Baton Rouge Tri-Weekly Gazette and Comet

East Baton Rouge Parish                                                     

On the eve of the Civil War, Baton Rouge had a population of approximately 5,500 people and was one of the most important shipping centers on the lower Mississippi River. It had served as the capital of Louisiana since 1848. In 1862, one year after the war’s outbreak, the town was abandoned by the state legislature (which would not officially return until 1882) and occupied by Federal troops. Although spared the level of destruction experienced by other Southern cities, its economy was severely affected.

Among the businesses that suffered were newspapers. Before the war, the Gazette and Comet had been issued in both a daily [LCCN: sn88083120] and weekly [LCCN: sn85038555] edition. These were consolidated in 1865 to form the Baton Rouge Tri-Weekly Gazette and Comet. Owned and edited by Joseph C. Charrotte, Thomas B. R. Hatch, and George A. Pike, it was published on Tuesdays, Thursdays, and Saturdays in four pages.

The paper consisted mostly of advertisements and thus provides a snapshot of the former capital’s business life in the aftermath of the Civil War. Brief editorials and other articles discuss a wide range of topics, from Reconstruction, universal suffrage, and labor, to railroads, road building, sanitation, yellow fever, and the repatriation of soldiers’ remains. A recurring subject of discussion was Southern immigration to Mexico and other parts of Latin America.
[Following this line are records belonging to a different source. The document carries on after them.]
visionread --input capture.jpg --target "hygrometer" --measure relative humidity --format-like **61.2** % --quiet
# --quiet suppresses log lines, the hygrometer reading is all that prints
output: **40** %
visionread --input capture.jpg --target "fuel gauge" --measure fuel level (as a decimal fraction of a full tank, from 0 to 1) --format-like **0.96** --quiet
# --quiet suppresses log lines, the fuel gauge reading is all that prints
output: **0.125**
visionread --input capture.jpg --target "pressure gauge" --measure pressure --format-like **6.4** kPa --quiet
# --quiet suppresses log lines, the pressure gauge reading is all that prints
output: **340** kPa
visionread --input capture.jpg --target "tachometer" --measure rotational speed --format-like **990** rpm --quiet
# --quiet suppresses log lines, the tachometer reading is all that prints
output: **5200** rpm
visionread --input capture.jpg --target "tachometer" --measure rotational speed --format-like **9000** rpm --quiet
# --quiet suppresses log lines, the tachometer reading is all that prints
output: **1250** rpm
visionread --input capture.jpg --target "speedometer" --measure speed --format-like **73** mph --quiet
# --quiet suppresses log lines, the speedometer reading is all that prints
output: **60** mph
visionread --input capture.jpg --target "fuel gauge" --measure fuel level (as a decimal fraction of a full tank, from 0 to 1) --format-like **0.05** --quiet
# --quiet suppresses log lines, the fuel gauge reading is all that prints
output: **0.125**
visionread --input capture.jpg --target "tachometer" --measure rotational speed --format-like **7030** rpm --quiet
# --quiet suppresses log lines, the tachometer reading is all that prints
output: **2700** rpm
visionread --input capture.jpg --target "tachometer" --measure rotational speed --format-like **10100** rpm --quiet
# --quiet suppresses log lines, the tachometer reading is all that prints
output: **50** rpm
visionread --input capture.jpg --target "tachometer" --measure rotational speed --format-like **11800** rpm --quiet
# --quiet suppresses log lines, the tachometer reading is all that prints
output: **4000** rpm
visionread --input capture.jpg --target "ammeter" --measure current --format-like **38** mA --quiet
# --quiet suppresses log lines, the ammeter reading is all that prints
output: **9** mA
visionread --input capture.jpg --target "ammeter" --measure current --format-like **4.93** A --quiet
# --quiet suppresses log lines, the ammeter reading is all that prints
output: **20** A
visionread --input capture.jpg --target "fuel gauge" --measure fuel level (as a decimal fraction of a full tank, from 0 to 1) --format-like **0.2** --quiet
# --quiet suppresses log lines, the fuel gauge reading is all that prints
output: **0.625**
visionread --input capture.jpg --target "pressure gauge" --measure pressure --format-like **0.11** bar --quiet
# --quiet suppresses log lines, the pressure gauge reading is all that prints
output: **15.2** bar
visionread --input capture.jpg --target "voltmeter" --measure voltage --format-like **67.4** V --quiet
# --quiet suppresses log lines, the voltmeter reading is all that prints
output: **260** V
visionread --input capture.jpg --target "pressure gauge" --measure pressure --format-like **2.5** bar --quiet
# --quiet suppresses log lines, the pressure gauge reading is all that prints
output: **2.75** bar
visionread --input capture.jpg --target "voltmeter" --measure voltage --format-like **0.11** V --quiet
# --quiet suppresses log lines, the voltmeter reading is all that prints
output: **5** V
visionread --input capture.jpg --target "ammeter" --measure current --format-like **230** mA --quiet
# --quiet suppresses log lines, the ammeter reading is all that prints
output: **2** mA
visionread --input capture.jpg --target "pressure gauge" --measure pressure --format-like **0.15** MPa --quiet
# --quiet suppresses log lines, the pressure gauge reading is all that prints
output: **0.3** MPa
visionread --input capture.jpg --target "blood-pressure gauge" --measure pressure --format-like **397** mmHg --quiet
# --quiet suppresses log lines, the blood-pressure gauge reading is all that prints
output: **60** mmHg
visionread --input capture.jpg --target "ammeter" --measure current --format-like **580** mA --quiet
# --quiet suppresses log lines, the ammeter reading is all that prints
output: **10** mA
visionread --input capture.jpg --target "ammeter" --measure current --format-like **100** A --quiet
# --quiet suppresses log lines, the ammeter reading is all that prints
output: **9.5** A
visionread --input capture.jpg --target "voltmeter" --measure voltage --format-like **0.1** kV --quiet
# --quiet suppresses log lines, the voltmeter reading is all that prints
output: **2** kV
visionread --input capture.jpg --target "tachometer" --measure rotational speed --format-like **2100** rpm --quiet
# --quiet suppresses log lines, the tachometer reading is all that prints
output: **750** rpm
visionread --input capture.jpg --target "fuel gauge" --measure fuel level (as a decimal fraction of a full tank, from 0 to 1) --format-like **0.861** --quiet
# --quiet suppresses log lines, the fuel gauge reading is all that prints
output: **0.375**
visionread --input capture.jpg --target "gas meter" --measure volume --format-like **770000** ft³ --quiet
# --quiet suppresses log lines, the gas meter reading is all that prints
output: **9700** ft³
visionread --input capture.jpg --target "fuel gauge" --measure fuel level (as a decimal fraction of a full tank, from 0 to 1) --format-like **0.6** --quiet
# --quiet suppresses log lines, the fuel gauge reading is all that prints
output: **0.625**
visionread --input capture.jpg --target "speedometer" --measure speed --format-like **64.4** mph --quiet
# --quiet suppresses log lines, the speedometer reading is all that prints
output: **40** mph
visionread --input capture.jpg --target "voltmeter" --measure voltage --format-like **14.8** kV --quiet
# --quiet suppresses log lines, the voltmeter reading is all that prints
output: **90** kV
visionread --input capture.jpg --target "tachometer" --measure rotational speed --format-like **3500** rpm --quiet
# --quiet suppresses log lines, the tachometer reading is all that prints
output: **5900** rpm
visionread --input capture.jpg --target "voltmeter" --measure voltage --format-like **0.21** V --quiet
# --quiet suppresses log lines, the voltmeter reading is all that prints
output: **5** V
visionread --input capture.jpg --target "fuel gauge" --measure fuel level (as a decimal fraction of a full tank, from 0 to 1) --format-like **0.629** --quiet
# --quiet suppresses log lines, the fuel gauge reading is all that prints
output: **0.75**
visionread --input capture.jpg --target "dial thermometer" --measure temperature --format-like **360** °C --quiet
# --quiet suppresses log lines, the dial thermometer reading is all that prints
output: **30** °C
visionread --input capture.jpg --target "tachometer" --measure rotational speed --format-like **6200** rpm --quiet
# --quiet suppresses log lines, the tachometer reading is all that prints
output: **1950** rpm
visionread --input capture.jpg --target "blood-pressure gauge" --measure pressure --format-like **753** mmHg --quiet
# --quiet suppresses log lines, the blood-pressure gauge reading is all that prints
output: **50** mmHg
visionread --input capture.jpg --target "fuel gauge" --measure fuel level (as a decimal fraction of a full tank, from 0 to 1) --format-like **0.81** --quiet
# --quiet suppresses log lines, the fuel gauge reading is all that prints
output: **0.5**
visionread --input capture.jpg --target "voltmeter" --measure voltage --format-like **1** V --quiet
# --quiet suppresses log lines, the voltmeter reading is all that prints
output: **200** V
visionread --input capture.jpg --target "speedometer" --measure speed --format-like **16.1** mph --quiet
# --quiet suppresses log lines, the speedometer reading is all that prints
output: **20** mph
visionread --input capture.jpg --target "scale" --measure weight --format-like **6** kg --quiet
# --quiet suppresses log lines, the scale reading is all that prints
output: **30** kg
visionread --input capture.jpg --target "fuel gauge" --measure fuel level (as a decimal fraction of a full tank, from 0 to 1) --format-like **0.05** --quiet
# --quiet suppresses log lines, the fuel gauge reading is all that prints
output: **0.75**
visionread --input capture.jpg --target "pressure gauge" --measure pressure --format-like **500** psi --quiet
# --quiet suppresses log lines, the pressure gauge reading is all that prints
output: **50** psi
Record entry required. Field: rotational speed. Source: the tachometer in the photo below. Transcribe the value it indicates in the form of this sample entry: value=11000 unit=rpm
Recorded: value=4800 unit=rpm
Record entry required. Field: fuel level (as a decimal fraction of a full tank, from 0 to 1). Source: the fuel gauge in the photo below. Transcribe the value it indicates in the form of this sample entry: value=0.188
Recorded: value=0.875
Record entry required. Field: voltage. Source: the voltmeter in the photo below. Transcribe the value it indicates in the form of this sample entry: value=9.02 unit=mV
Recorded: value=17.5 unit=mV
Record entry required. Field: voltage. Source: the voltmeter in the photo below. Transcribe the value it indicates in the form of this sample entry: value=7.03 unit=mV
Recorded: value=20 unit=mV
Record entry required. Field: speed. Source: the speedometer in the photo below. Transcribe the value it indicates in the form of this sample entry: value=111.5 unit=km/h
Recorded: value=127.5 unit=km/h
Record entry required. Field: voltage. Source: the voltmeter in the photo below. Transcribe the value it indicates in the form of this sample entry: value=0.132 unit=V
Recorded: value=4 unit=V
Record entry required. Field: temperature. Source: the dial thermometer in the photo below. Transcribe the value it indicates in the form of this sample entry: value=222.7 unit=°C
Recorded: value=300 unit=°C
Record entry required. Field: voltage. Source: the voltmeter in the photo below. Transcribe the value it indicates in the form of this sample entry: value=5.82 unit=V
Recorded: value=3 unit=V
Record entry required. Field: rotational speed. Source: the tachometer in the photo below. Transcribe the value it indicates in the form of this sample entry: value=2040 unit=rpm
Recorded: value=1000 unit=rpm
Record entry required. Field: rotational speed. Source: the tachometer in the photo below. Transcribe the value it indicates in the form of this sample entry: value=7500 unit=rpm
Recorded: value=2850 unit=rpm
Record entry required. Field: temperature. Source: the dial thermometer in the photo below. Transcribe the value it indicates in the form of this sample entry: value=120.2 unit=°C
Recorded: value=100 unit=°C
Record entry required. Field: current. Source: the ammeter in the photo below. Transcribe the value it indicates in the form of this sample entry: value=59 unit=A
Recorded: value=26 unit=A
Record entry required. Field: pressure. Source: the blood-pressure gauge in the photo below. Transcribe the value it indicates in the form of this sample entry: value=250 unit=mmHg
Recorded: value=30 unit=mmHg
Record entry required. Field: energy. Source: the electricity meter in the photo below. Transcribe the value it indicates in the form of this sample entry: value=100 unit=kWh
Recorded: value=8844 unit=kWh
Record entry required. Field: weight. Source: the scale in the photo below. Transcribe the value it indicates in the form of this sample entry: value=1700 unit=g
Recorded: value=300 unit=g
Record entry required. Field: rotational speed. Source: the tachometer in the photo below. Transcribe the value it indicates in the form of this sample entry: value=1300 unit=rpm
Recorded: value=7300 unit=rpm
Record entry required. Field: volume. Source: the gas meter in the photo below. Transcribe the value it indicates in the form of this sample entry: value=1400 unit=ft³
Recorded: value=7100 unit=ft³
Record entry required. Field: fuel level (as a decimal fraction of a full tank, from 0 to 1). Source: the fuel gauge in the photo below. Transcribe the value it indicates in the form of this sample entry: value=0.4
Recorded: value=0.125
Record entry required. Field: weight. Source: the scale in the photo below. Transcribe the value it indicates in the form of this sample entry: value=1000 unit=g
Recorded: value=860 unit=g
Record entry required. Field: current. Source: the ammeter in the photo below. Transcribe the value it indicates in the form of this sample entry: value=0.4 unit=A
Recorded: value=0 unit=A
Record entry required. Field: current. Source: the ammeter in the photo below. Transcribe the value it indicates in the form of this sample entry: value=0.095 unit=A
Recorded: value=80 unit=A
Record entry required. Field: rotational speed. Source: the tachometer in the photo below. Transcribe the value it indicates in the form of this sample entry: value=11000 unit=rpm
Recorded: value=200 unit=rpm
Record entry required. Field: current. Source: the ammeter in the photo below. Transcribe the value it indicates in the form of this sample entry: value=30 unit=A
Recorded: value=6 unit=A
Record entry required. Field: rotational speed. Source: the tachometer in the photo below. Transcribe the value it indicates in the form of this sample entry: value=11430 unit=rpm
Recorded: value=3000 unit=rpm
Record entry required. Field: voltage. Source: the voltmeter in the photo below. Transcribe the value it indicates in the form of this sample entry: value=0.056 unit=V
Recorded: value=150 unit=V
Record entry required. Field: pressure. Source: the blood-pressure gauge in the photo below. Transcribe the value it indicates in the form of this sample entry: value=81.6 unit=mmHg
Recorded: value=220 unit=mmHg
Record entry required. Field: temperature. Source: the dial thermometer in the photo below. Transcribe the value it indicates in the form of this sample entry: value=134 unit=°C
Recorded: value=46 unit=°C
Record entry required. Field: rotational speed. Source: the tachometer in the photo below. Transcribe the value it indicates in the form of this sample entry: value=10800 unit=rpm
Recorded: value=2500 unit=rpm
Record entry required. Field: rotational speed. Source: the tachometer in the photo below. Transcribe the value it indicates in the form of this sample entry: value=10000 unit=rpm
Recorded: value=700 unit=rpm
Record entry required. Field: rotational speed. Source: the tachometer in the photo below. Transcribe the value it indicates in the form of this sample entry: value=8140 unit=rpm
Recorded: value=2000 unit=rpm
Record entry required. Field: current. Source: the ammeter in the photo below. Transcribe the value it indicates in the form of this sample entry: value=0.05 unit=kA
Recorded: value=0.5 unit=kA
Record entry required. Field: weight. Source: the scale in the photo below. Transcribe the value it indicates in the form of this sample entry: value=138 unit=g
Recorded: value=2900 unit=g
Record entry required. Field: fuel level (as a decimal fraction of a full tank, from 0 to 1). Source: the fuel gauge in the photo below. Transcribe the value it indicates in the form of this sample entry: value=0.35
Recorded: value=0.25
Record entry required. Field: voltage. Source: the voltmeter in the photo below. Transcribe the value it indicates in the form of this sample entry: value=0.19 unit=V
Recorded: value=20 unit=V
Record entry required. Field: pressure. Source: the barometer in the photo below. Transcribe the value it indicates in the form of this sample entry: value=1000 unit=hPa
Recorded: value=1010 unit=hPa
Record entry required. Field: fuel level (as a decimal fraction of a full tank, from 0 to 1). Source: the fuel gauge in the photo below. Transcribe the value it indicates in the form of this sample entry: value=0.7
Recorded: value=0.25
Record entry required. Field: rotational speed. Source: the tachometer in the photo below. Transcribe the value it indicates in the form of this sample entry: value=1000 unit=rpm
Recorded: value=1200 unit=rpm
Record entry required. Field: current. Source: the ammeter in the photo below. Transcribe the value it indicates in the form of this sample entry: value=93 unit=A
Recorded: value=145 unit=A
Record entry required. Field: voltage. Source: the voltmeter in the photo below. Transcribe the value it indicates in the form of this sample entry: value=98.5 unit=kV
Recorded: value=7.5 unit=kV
The paper also reported on proposals to improve the navigation of Bayou Manchac, which would have provided Baton Rouge with more direct access to the Gulf of Mexico via Lake Pontchartrain.

By the 1870s, the paper had come under the ownership of William C. Annis and was being published as the Tri-Weekly Gazette-Comet [LCCN: sn88064484]. It appears to have gone out of business around 1873.